How to Permanently Plan for Temporary Disability (Part II)

During many difficult situations we encounter in life, it is often our friends and colleagues that help us weather the storm of uncertainty and doubt, and get us back up on our feet again.  Why is this usually the case?  Is it because they are better situated to know what you really need in your most dire of circumstances?  Or is it because they have a more than nominal knowledge of how your thought process works and how you would handle certain formidable obstacles ahead?  In most cases, the answer to both questions would be yes.

It is this type of reasoning that is behind putting together a “Practice Continuation Agreement”.  This agreement essentially designates who you would like to take over your practice temporarily while you work on recuperating.  By putting this agreement together in advance of any unfortunate circumstances, you would be able to entrust one of your most valuable, if not the most valuable, asset you possess to people who you know would look after it as if it were their own.  Often these types of agreements are established between members of a study group which allows each dentist in the group to become well versed in the other dentists’ personality, clinical philosophy, and even sense of humor.  These types of insights are what could help make for a successful stand in doctor, should they be needed.
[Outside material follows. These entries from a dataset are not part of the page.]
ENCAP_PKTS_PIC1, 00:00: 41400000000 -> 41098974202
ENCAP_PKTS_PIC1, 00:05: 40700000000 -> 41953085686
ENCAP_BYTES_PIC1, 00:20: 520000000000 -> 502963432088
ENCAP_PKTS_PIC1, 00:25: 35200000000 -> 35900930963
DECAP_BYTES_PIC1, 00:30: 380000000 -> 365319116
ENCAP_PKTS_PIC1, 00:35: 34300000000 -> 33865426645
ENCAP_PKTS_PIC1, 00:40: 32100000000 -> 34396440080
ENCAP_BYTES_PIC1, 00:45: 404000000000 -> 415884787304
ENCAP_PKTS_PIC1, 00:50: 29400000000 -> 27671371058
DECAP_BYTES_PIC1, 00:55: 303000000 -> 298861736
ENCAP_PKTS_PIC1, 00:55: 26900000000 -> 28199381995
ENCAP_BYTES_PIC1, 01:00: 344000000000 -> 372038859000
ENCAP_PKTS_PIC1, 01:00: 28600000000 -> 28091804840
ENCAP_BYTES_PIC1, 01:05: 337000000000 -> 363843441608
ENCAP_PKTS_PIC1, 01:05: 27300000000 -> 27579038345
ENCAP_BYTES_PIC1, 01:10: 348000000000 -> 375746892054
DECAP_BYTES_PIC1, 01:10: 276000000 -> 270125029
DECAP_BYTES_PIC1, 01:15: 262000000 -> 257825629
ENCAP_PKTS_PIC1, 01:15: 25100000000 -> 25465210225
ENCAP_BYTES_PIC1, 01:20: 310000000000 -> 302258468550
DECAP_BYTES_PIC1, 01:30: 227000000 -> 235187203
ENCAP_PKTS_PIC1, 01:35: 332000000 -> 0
The alternative to this type of agreement should you become disabled but still want to keep the practice open is to hire an associate dentist to fill in.  Since disabilities are often unexpected, the hiring process for an associate doctor is usually done quickly so that there is little delay in getting patients seen.  As you can imagine this recipe doesn’t always lead to success.

One of the keys to running a long and successful business is preparation.  The Practice Continuation Agreement could be one of the more important steps in being prepared, as it will ensure your business is able to endure the toughest of times.